Task to complete:
Could you copy the text of every one of the records below word for word and line by line, leaving the pictures out of your answer?

Provided material:
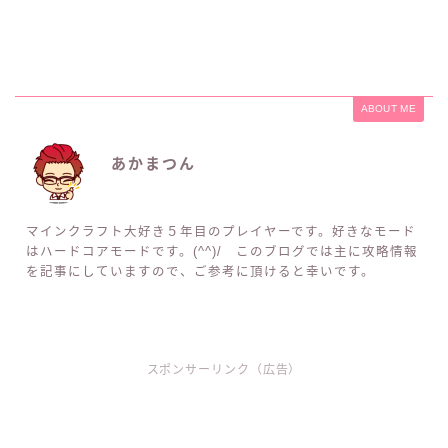
ABOUT ME
あかまつん
マインクラフト大好き５年目のプレイヤーです。好きなモード
はハードコアモードです。(^^)/ このブログでは主に攻略情報
を記事にしていますので、ご参考に頂けると幸いです。
スポンサーリンク（広告）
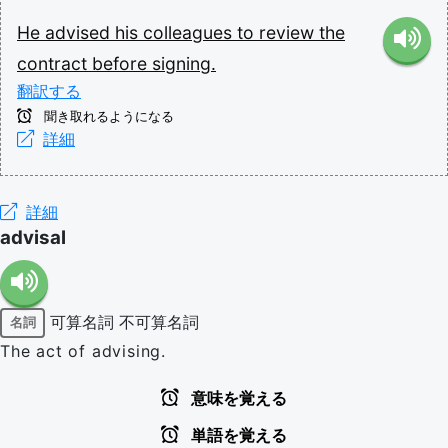
He
advised
his
colleagues
to
review
the
contract
before
signing.
翻訳する
聞き取れるようになる
詳細
詳細
advisal
可算名詞
不可算名詞
名詞
The act of advising.
意味を覚える
単語を覚える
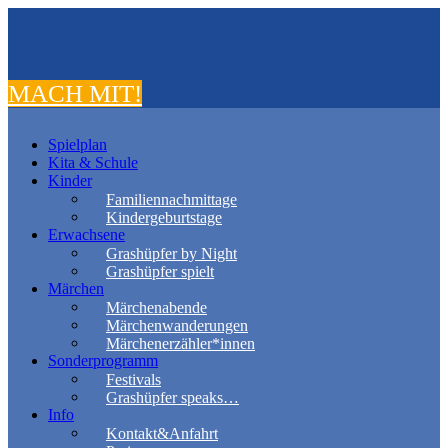
MACH MIT!
Spielplan
Kita & Schule
Kinder
Familiennachmittage
Kindergeburtstage
Erwachsene
Grashüpfer by Night
Grashüpfer spielt
Märchen
Märchenabende
Märchenwanderungen
Märchenerzähler*innen
Sonderprogramm
Festivals
Grashüpfer speaks…
Info
Kontakt&Anfahrt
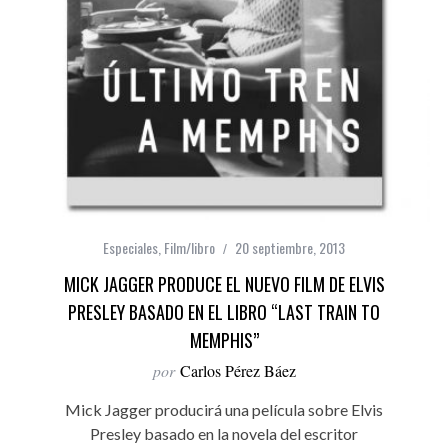
Especiales
,
Film/libro
20 septiembre, 2013
MICK JAGGER PRODUCE EL NUEVO FILM DE ELVIS
PRESLEY BASADO EN EL LIBRO “LAST TRAIN TO
MEMPHIS”
por
Carlos Pérez Báez
Mick Jagger producirá una película sobre Elvis
Presley basado en la novela del escritor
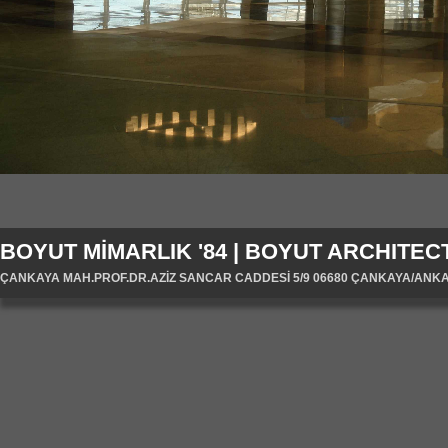
BOYUT MİMARLIK '84 | BOYUT ARCHITECT
ÇANKAYA MAH.PROF.DR.AZİZ SANCAR CADDESİ 5/9 06680 ÇANKAYA/ANKARA/T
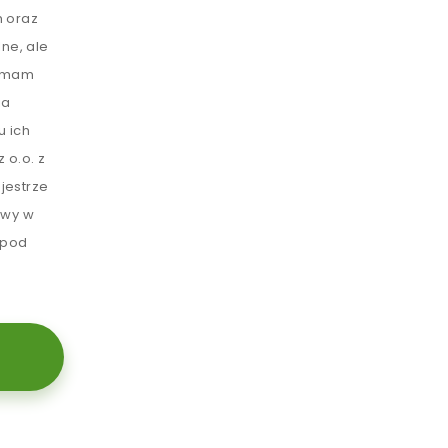
 oraz
ne, ale
e mam
ia
u ich
 o.o. z
jestrze
awy w
 pod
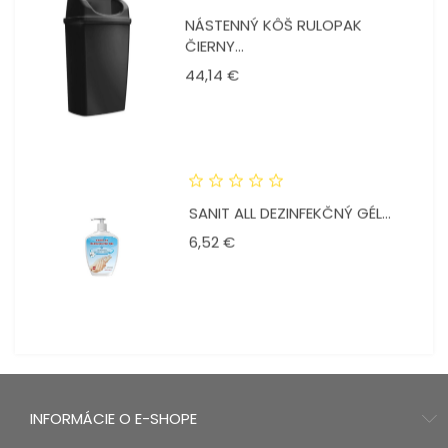
NÁSTENNÝ KÔŠ RULOPAK
ČIERNY...
Cena
44,14 €
SANIT ALL DEZINFEKČNÝ GÉL...
Cena
6,52 €
INFORMÁCIE O E-SHOPE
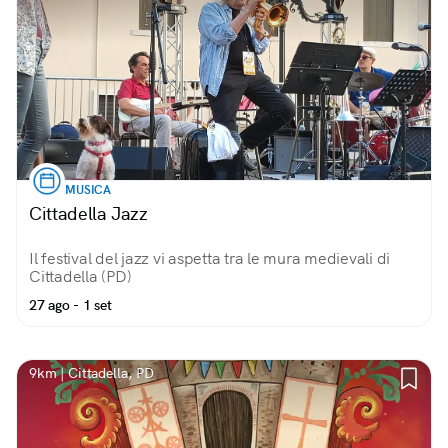
MUSICA
Cittadella Jazz
Il festival del jazz vi aspetta tra le mura medievali di
Cittadella (PD)
27 ago - 1 set
9km | Cittadella, PD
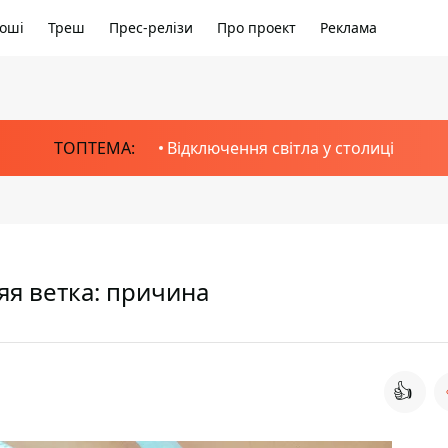
оші
Треш
Прес-релізи
Про проект
Реклама
ТОПТЕМА:
Відключення світла у столиці
яя ветка: причина
👍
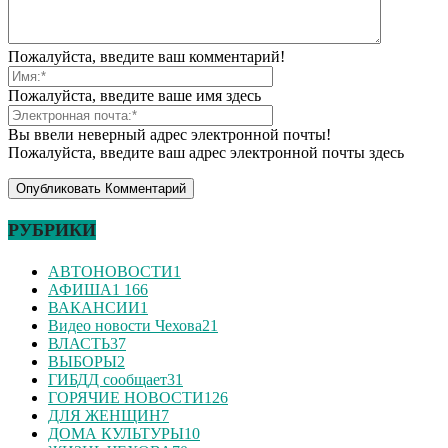
Пожалуйста, введите ваш комментарий!
Пожалуйста, введите ваше имя здесь
Вы ввели неверный адрес электронной почты!
Пожалуйста, введите ваш адрес электронной почты здесь
РУБРИКИ
АВТОНОВОСТИ
1
АФИША
1 166
ВАКАНСИИ
1
Видео новости Чехова
21
ВЛАСТЬ
37
ВЫБОРЫ
2
ГИБДД сообщает
31
ГОРЯЧИЕ НОВОСТИ
126
ДЛЯ ЖЕНЩИН
7
ДОМА КУЛЬТУРЫ
10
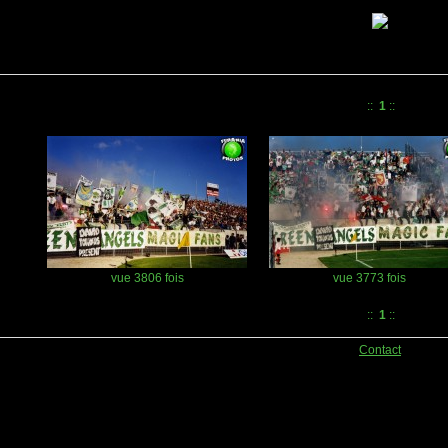
::
1
::
vue 3806 fois
vue 3773 fois
::
1
::
Contact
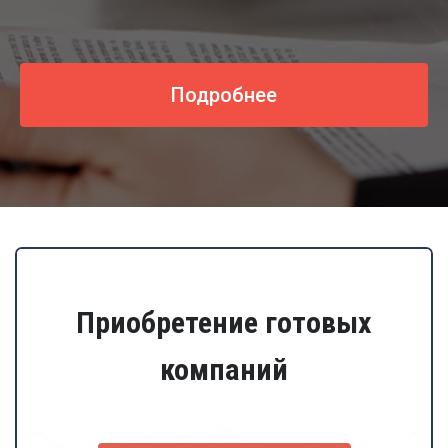
Подробнее
Приобретение готовых
компаний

Expected answer:
ABOUT ME
あかまつん
マインクラフト大好き５年目のプレイヤーです。好きなモード
はハードコアモードです。(^^)/ このブログでは主に攻略情報
を記事にしていますので、ご参考に頂けると幸いです。
スポンサーリンク（広告）
He
advised
his
colleagues
to
review
the
contract
before
signing.
翻訳する
聞き取れるようになる
詳細
詳細
advisal
可算名詞
不可算名詞
名詞
The act of advising.
意味を覚える
単語を覚える
MACH MIT!
Spielplan
Kita & Schule
Kinder
Familiennachmittage
Kindergeburtstage
Erwachsene
Grashüpfer by Night
Grashüpfer spielt
Märchen
Märchenabende
Märchenwanderungen
Märchenerzähler*innen
Sonderprogramm
Festivals
Grashüpfer speaks…
Info
Kontakt&Anfahrt
Especiales
,
Film/libro
20 septiembre, 2013
MICK JAGGER PRODUCE EL NUEVO FILM DE ELVIS
PRESLEY BASADO EN EL LIBRO “LAST TRAIN TO
MEMPHIS”
por
Carlos Pérez Báez
Mick Jagger producirá una película sobre Elvis
Presley basado en la novela del escritor
BOYUT MİMARLIK '84 | BOYUT ARCHITECT
ÇANKAYA MAH.PROF.DR.AZİZ SANCAR CADDESİ 5/9 06680 ÇANKAYA/ANKARA/T
 oraz
ne, ale
e mam
ia
u ich
 o.o. z
jestrze
awy w
 pod
NÁSTENNÝ KÔŠ RULOPAK
ČIERNY...
Cena
44,14 €
SANIT ALL DEZINFEKČNÝ GÉL...
Cena
6,52 €
INFORMÁCIE O E-SHOPE
MUSICA
Cittadella Jazz
Il festival del jazz vi aspetta tra le mura medievali di
Cittadella (PD)
27 ago - 1 set
9km | Cittadella, PD
оші
Треш
Прес-релізи
Про проект
Реклама
ТОПТЕМА:
Відключення світла у столиці
яя ветка: причина
👍
Пожалуйста, введите ваш комментарий!
Пожалуйста, введите ваше имя здесь
Вы ввели неверный адрес электронной почты!
Пожалуйста, введите ваш адрес электронной почты здесь
РУБРИКИ
АВТОНОВОСТИ
1
АФИША
1 166
ВАКАНСИИ
1
Видео новости Чехова
21
ВЛАСТЬ
37
ВЫБОРЫ
2
ГИБДД сообщает
31
ГОРЯЧИЕ НОВОСТИ
126
ДЛЯ ЖЕНЩИН
7
ДОМА КУЛЬТУРЫ
10
::
1
::
vue 3806 fois
vue 3773 fois
::
1
::
Contact
Подробнее
Приобретение готовых
компаний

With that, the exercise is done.